====== SUPPLIED RECORDS

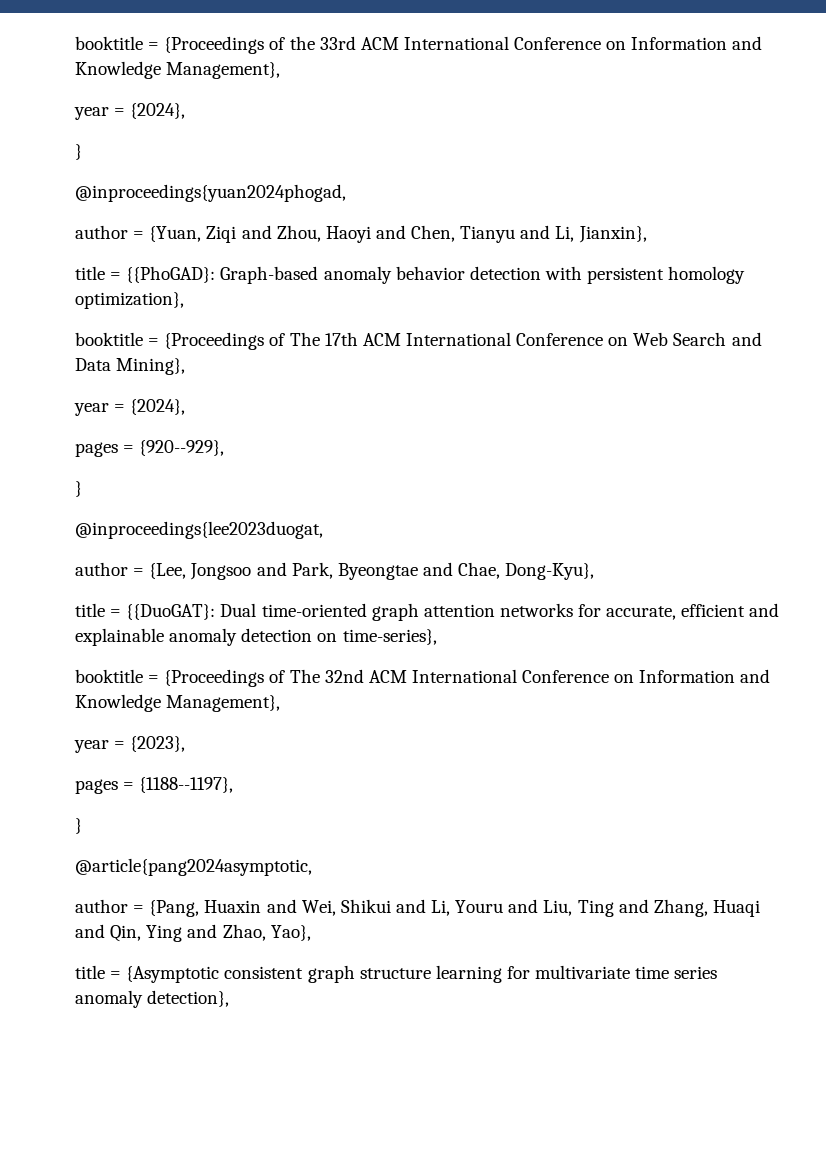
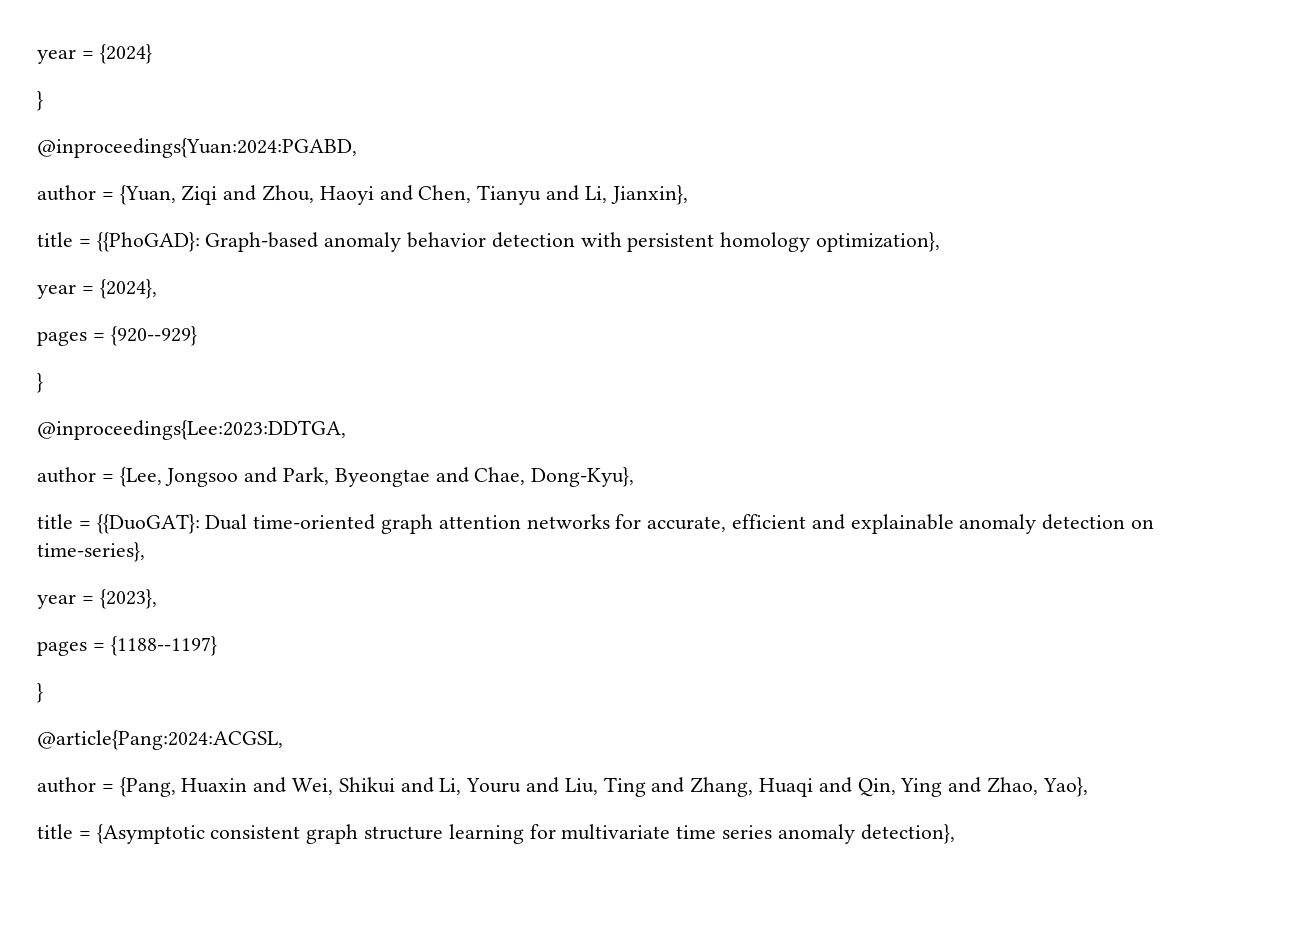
[75,36,763,54] [75,61,281,79] [74,103,186,120] [75,144,82,160] [75,184,346,202] booktitle = {Proceedings of the 33rd ACM International Conference on Information and Knowledge Management}, // year = {2024}, // } // @inproceedings{yuan2024phogad, -> [37,44,152,64] [37,91,43,111] [37,138,357,158] year = {2024} // } // @inproceedings{Yuan:2024:PGABD,
[75,332,762,350] [75,358,186,375] // booktitle = {Proceedings of The 17th ACM International Conference on Web Search and Data Mining}, -> (941, 242) none
[139,440,225,456] [75,481,82,497] [75,521,323,539] {920--929}, // } // @inproceedings{lee2023duogat, -> [110,326,197,346] [37,373,43,393] [37,420,346,440] {920--929} // } // @inproceedings{Lee:2023:DDTGA,
[75,669,771,687] [75,694,281,712] // booktitle = {Proceedings of The 32nd ACM International Conference on Information and Knowledge Management}, -> (145, 552) none
[139,777,234,793] [75,818,82,834] [75,858,312,876] {1188--1197}, // } // @article{pang2024asymptotic, -> [110,636,217,656] [37,683,43,703] [37,730,283,750] {1188--1197} // } // @article{Pang:2024:ACGSL,

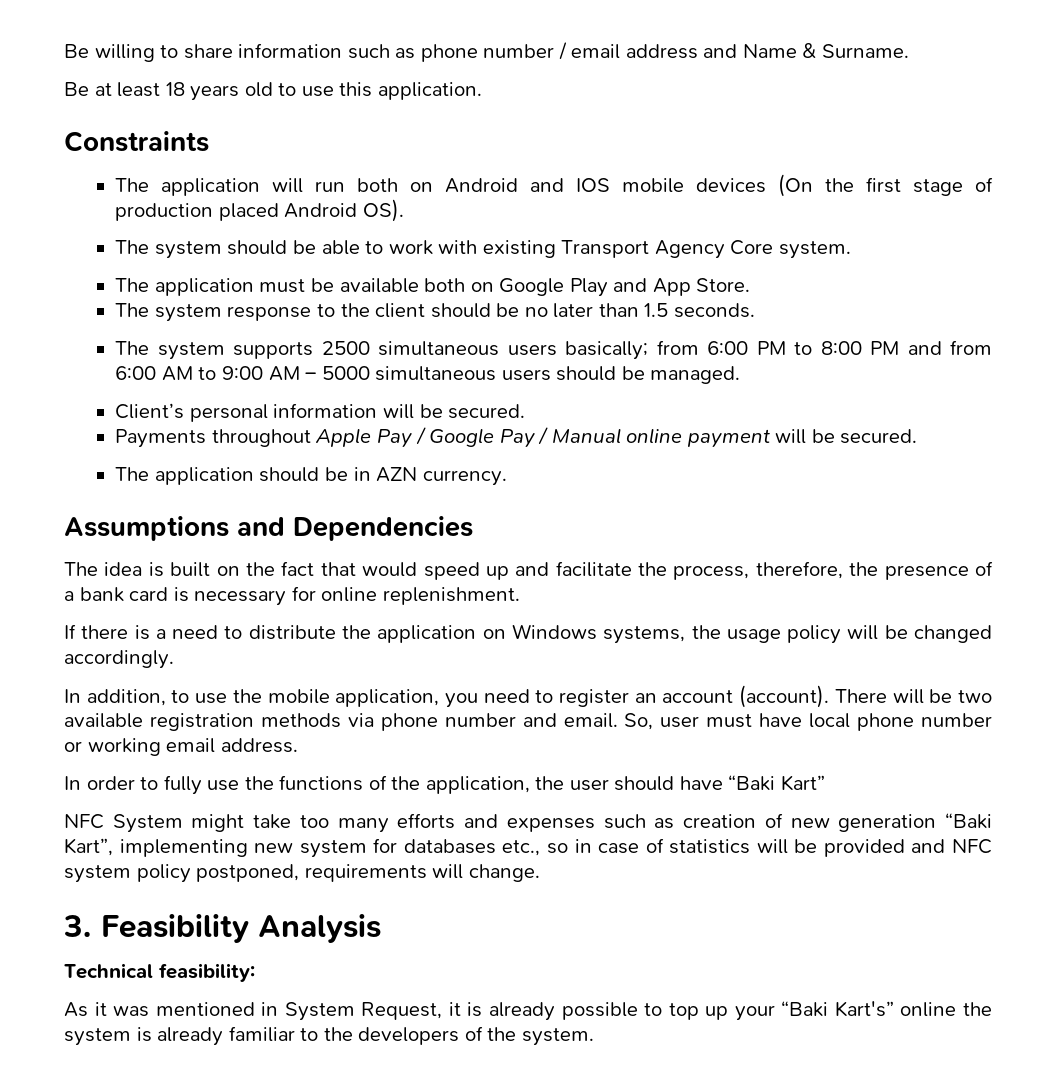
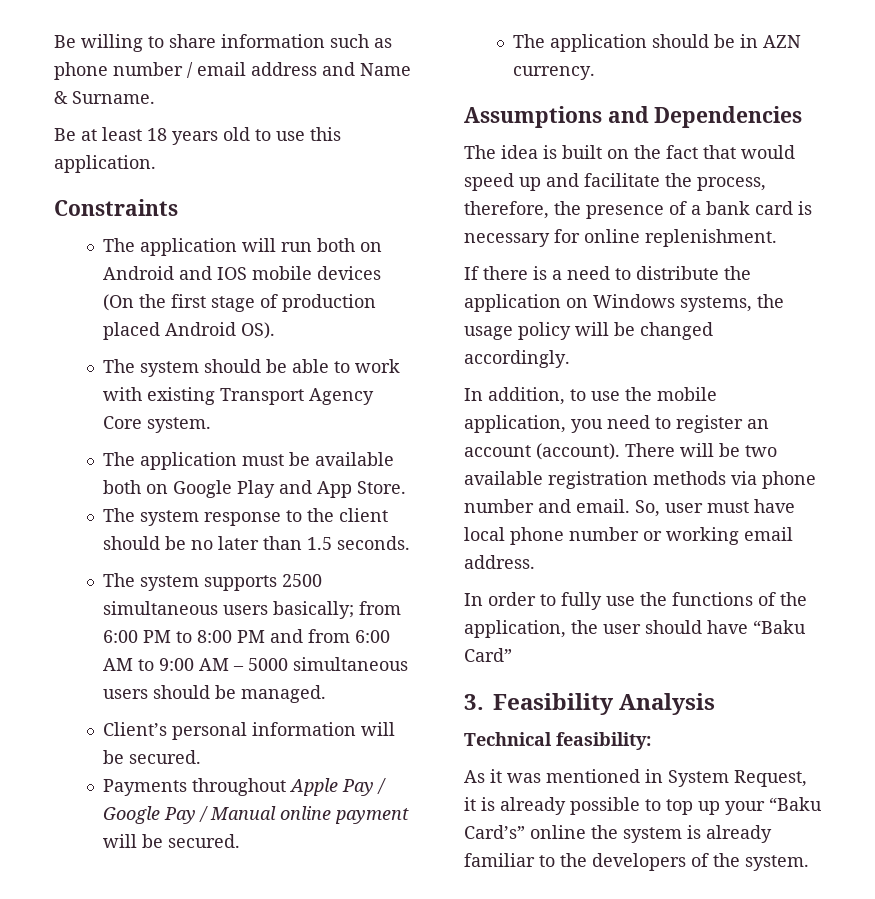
[728,775,826,791] [64,813,993,833] [64,838,992,858] [64,864,540,883] “Baki Kart” // NFC System might take too many efforts and expenses such as creation of new generation “Baki Kart”, implementing new system for databases etc., so in case of statistics will be provided and NFC system policy postponed, requirements will change. -> [753,620,806,634] [464,648,512,662] “Baku Card”
[781,1001,894,1017] “Baki Kart's” -> [769,797,822,811] [464,825,525,839] “Baku Card’s”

============

• _TO-DO ITEM_: Each line in which the string "Baki" is found must be copied from the data.

• _EXERCISE RESULT_:
[728,775,826,791] [64,813,993,833] [64,838,992,858] [64,864,540,883] “Baki Kart” // NFC System might take too many efforts and expenses such as creation of new generation “Baki Kart”, implementing new system for databases etc., so in case of statistics will be provided and NFC system policy postponed, requirements will change. -> [753,620,806,634] [464,648,512,662] “Baku Card”
[781,1001,894,1017] “Baki Kart's” -> [769,797,822,811] [464,825,525,839] “Baku Card’s”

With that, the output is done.